■ Brief
Would you transcribe the listing that follows word for word, skipping pictures?

■ Data to examine
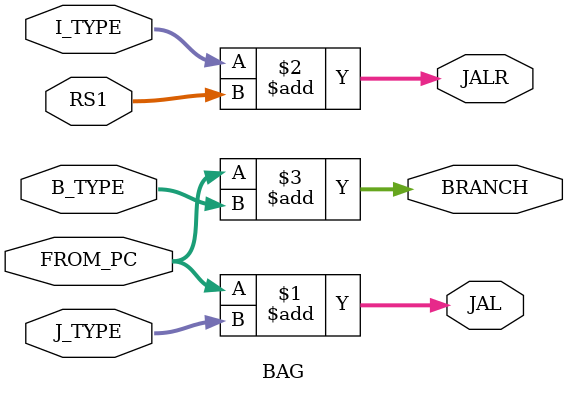
<source format=sv>
`timescale 1ns / 1ps

module BAG(
    input logic [31:0] RS1,
    input logic [31:0] I_TYPE,
    input logic [31:0] J_TYPE,
    input logic [31:0] B_TYPE,
    input logic [31:0] FROM_PC,
    output logic [31:0] JAL,
    output logic [31:0] JALR,
    output logic [31:0] BRANCH
    );
    
    // Assign Branch Addresses
    assign JAL = FROM_PC + J_TYPE;
    assign JALR = I_TYPE + RS1;
    assign BRANCH = FROM_PC + B_TYPE;
    
endmodule

</source>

■ Output of the task
<source format=sv>
`timescale 1ns / 1ps

module BAG(
    input logic [31:0] RS1,
    input logic [31:0] I_TYPE,
    input logic [31:0] J_TYPE,
    input logic [31:0] B_TYPE,
    input logic [31:0] FROM_PC,
    output logic [31:0] JAL,
    output logic [31:0] JALR,
    output logic [31:0] BRANCH
    );
    
    // Assign Branch Addresses
    assign JAL = FROM_PC + J_TYPE;
    assign JALR = I_TYPE + RS1;
    assign BRANCH = FROM_PC + B_TYPE;
    
endmodule

</source>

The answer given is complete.